WHAT YOU WILL DO: The full listing, copied exactly and free of pictures, is the expected reply.

DATA SECTION:
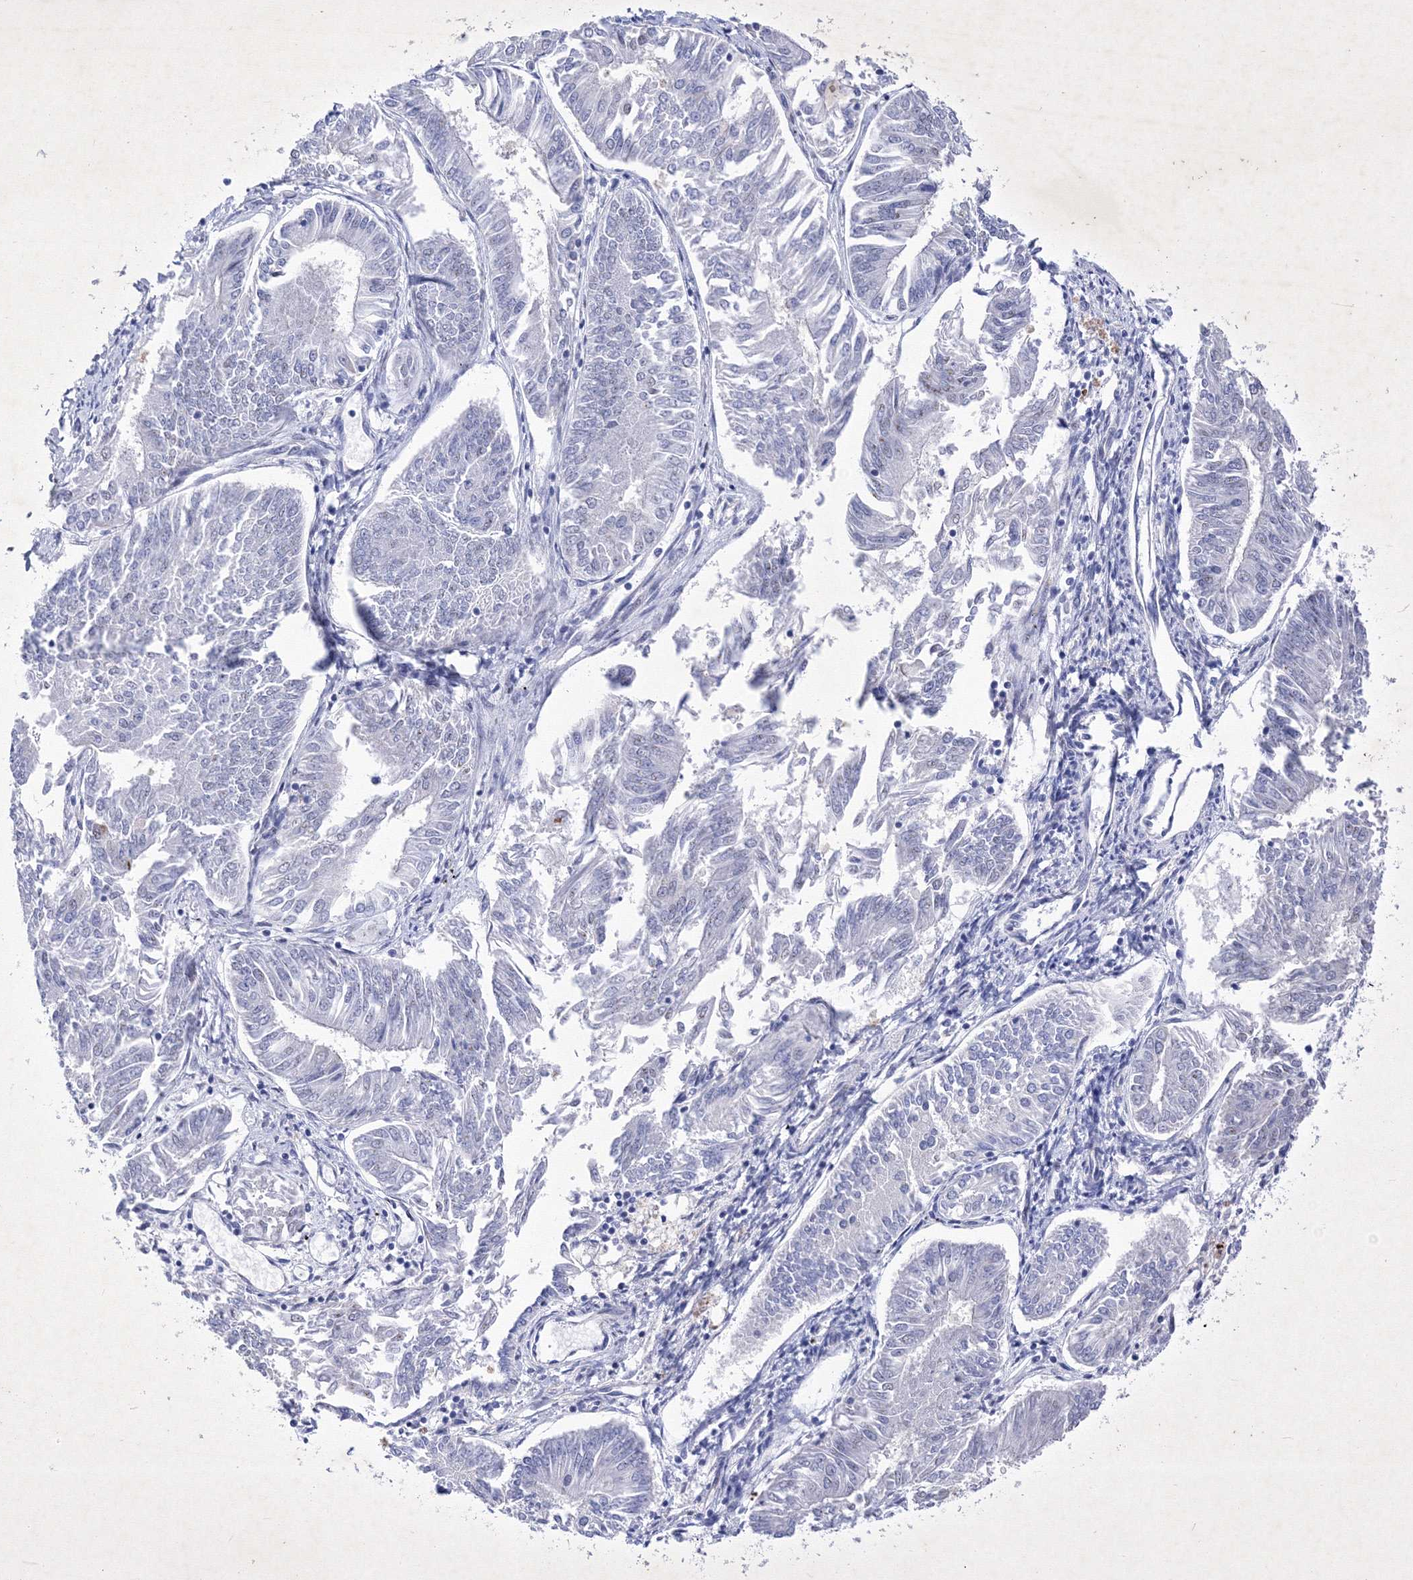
{"staining": {"intensity": "negative", "quantity": "none", "location": "none"}, "tissue": "endometrial cancer", "cell_type": "Tumor cells", "image_type": "cancer", "snomed": [{"axis": "morphology", "description": "Adenocarcinoma, NOS"}, {"axis": "topography", "description": "Endometrium"}], "caption": "The image exhibits no staining of tumor cells in endometrial cancer.", "gene": "GPN1", "patient": {"sex": "female", "age": 58}}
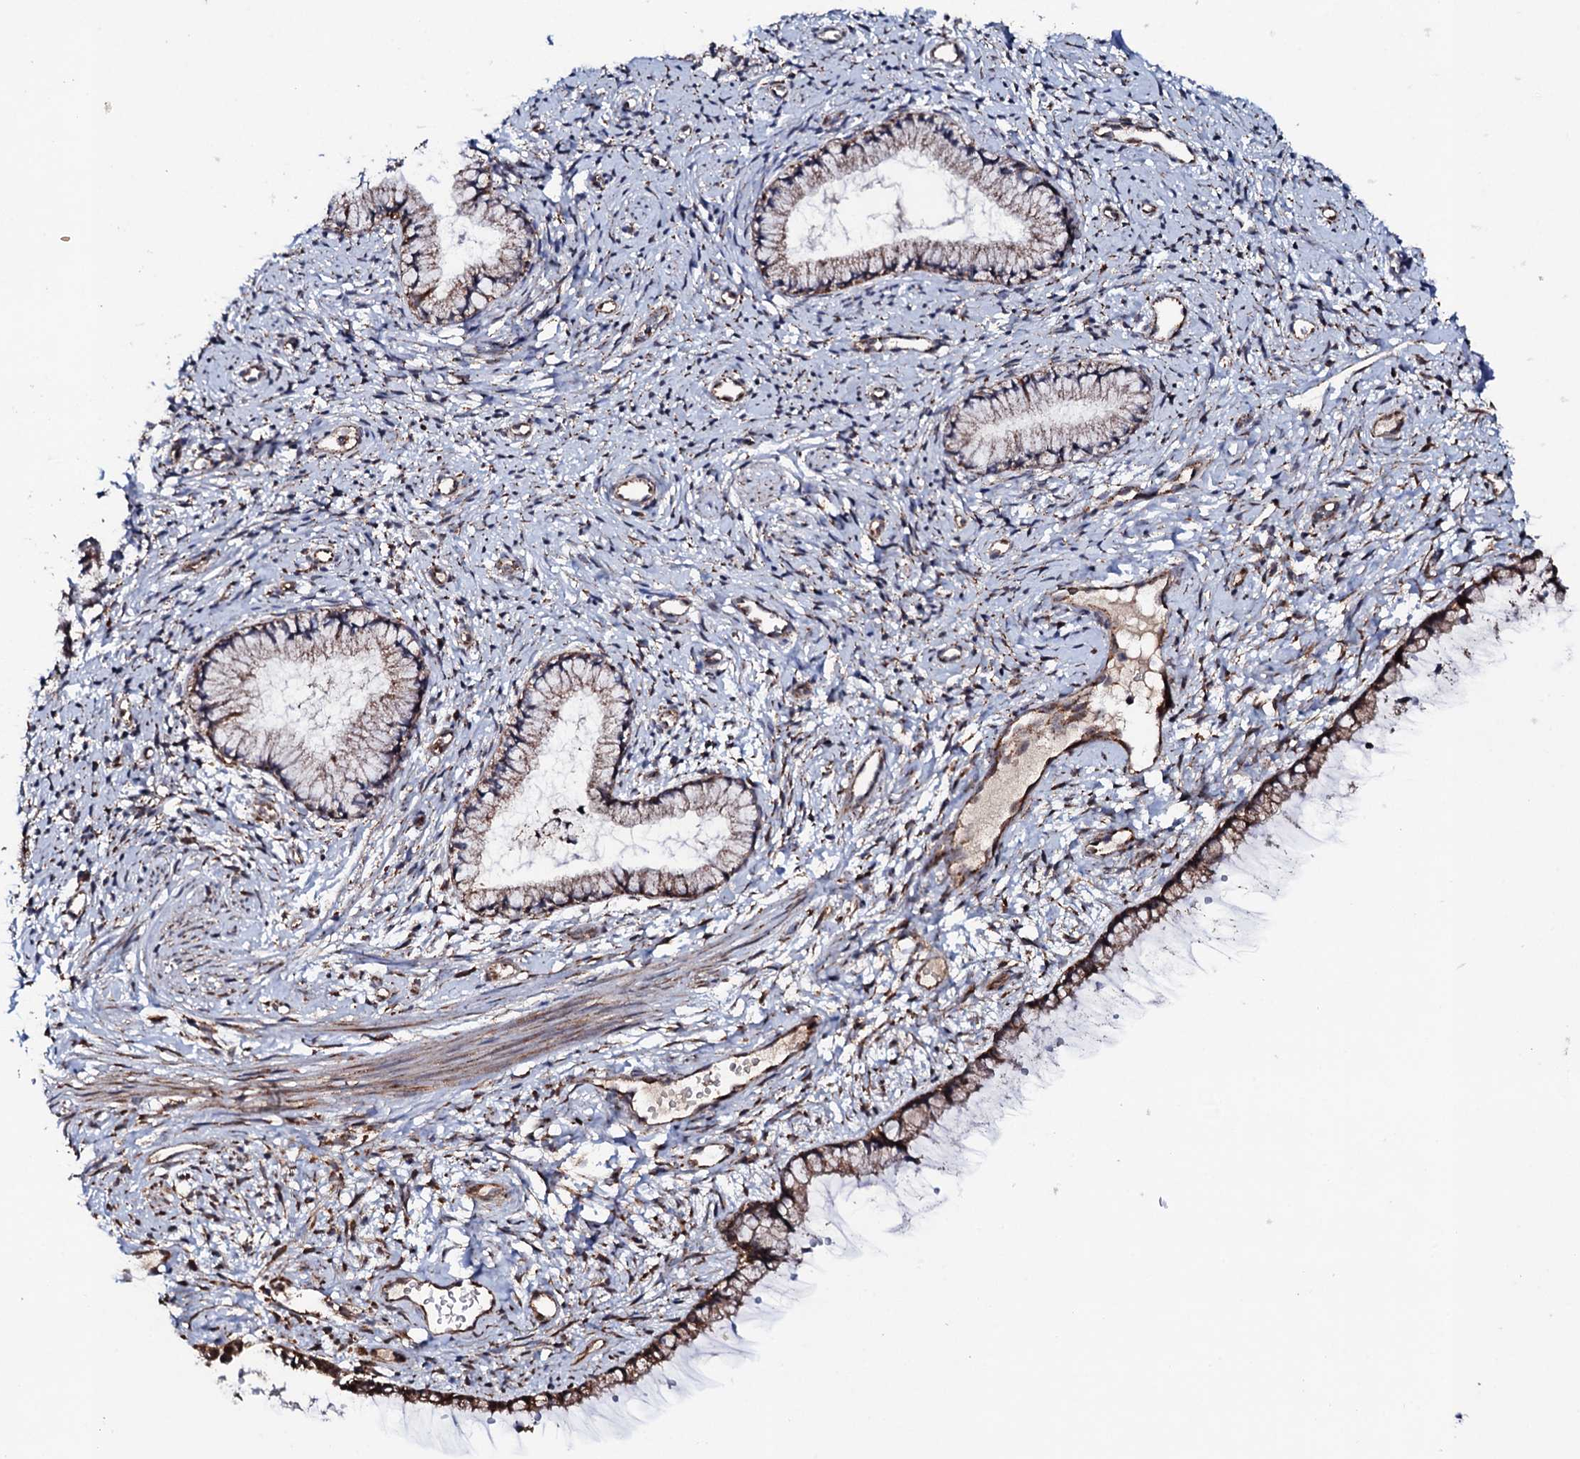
{"staining": {"intensity": "moderate", "quantity": ">75%", "location": "cytoplasmic/membranous"}, "tissue": "cervix", "cell_type": "Glandular cells", "image_type": "normal", "snomed": [{"axis": "morphology", "description": "Normal tissue, NOS"}, {"axis": "topography", "description": "Cervix"}], "caption": "A medium amount of moderate cytoplasmic/membranous positivity is appreciated in approximately >75% of glandular cells in benign cervix. The staining was performed using DAB (3,3'-diaminobenzidine), with brown indicating positive protein expression. Nuclei are stained blue with hematoxylin.", "gene": "MTIF3", "patient": {"sex": "female", "age": 57}}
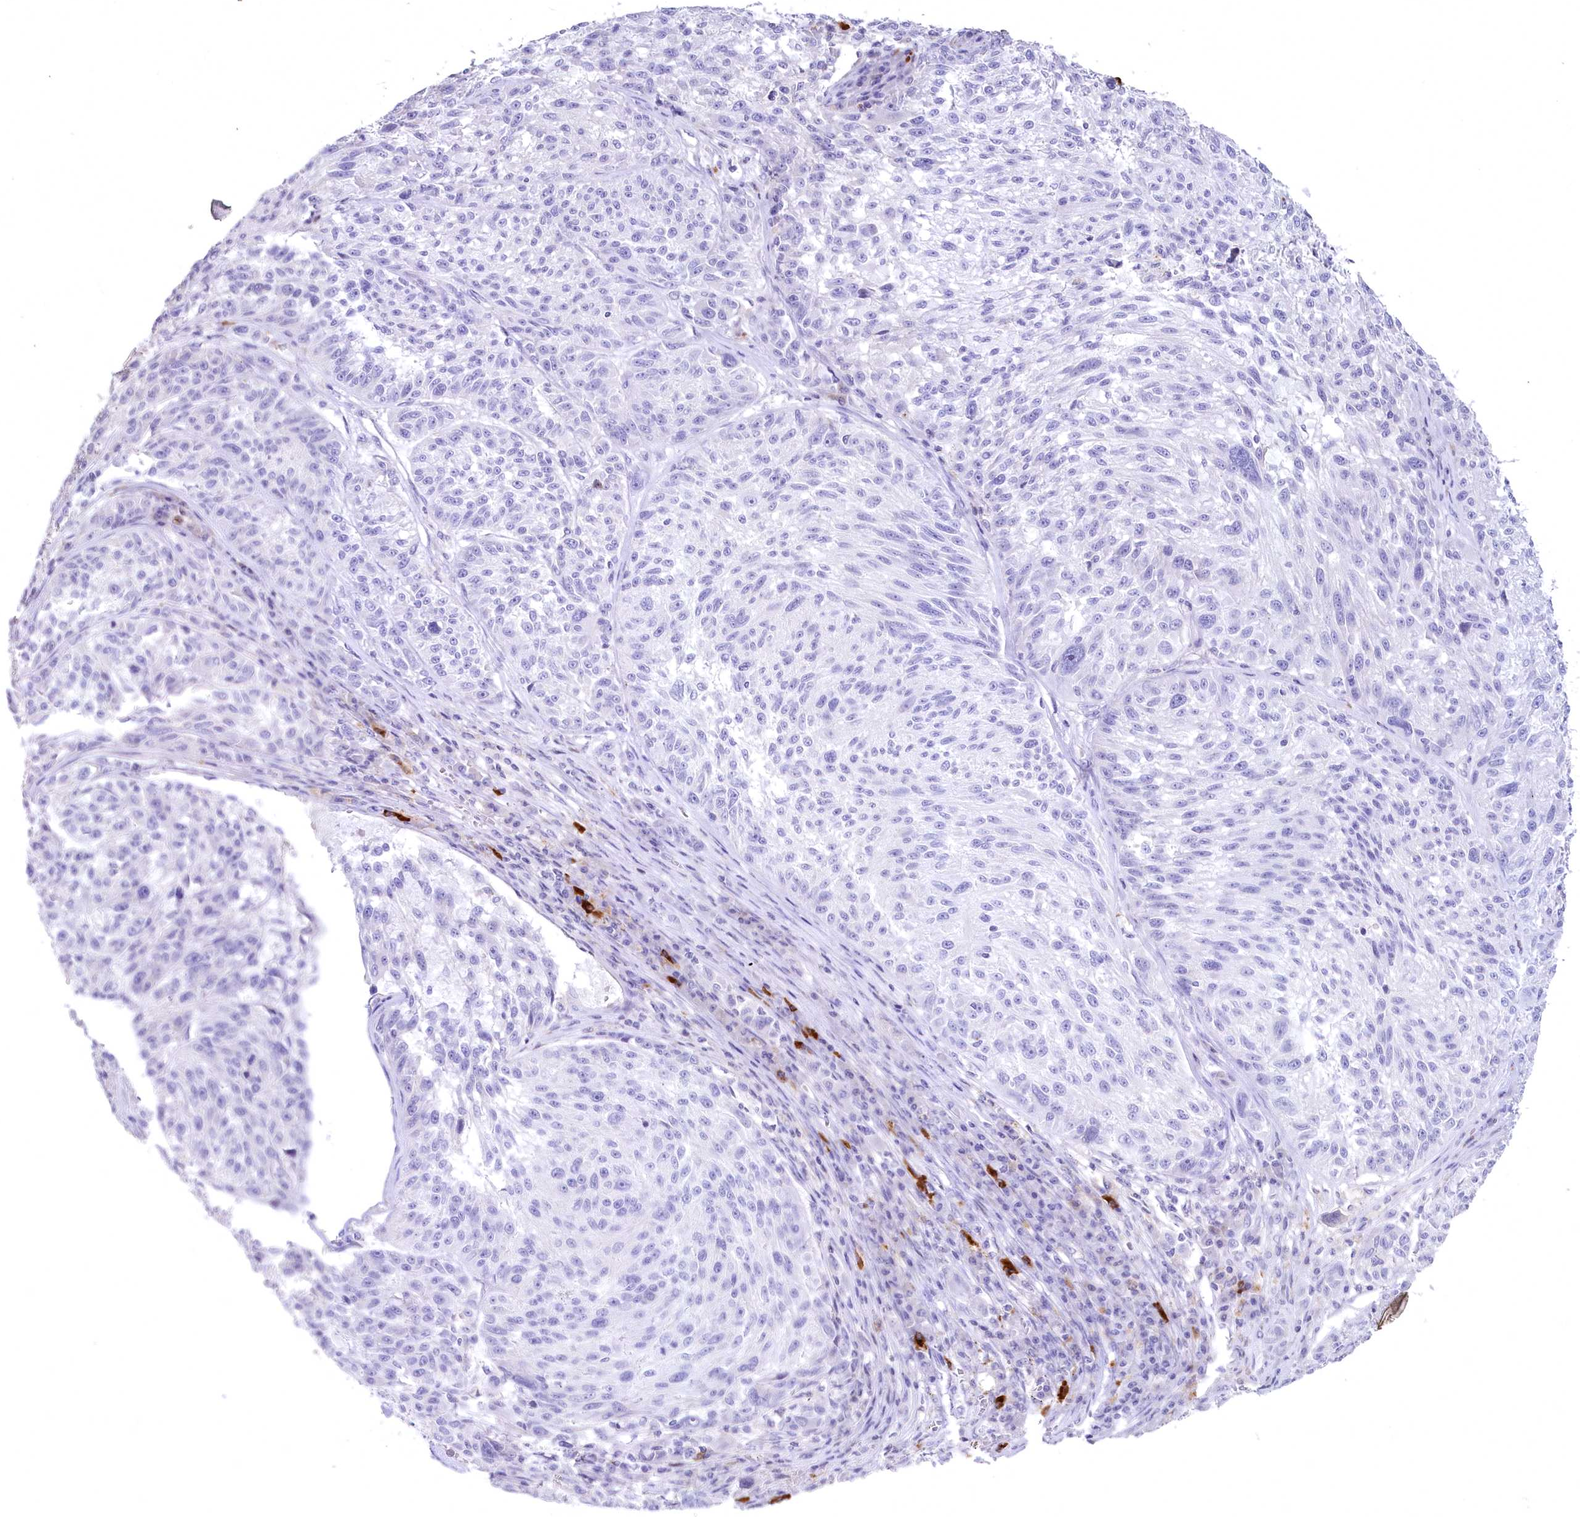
{"staining": {"intensity": "negative", "quantity": "none", "location": "none"}, "tissue": "melanoma", "cell_type": "Tumor cells", "image_type": "cancer", "snomed": [{"axis": "morphology", "description": "Malignant melanoma, NOS"}, {"axis": "topography", "description": "Skin"}], "caption": "Human malignant melanoma stained for a protein using immunohistochemistry (IHC) demonstrates no staining in tumor cells.", "gene": "MYOZ1", "patient": {"sex": "male", "age": 53}}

RESPONSE BELOW:
{"staining": {"intensity": "negative", "quantity": "none", "location": "none"}, "tissue": "endometrial cancer", "cell_type": "Tumor cells", "image_type": "cancer", "snomed": [{"axis": "morphology", "description": "Adenocarcinoma, NOS"}, {"axis": "topography", "description": "Endometrium"}], "caption": "The image exhibits no staining of tumor cells in endometrial cancer.", "gene": "GPN1", "patient": {"sex": "female", "age": 58}}
{"staining": {"intensity": "moderate", "quantity": ">75%", "location": "cytoplasmic/membranous"}, "tissue": "cervix", "cell_type": "Glandular cells", "image_type": "normal", "snomed": [{"axis": "morphology", "description": "Normal tissue, NOS"}, {"axis": "topography", "description": "Cervix"}], "caption": "A medium amount of moderate cytoplasmic/membranous positivity is appreciated in approximately >75% of glandular cells in benign cervix. The staining was performed using DAB (3,3'-diaminobenzidine), with brown indicating positive protein expression. Nuclei are stained blue with hematoxylin.", "gene": "MTIF3", "patient": {"sex": "female", "age": 57}}
{"staining": {"intensity": "negative", "quantity": "none", "location": "none"}, "tissue": "melanoma", "cell_type": "Tumor cells", "image_type": "cancer", "snomed": [{"axis": "morphology", "description": "Malignant melanoma, NOS"}, {"axis": "topography", "description": "Skin"}], "caption": "Human malignant melanoma stained for a protein using immunohistochemistry (IHC) demonstrates no staining in tumor cells.", "gene": "MYOZ1", "patient": {"sex": "male", "age": 53}}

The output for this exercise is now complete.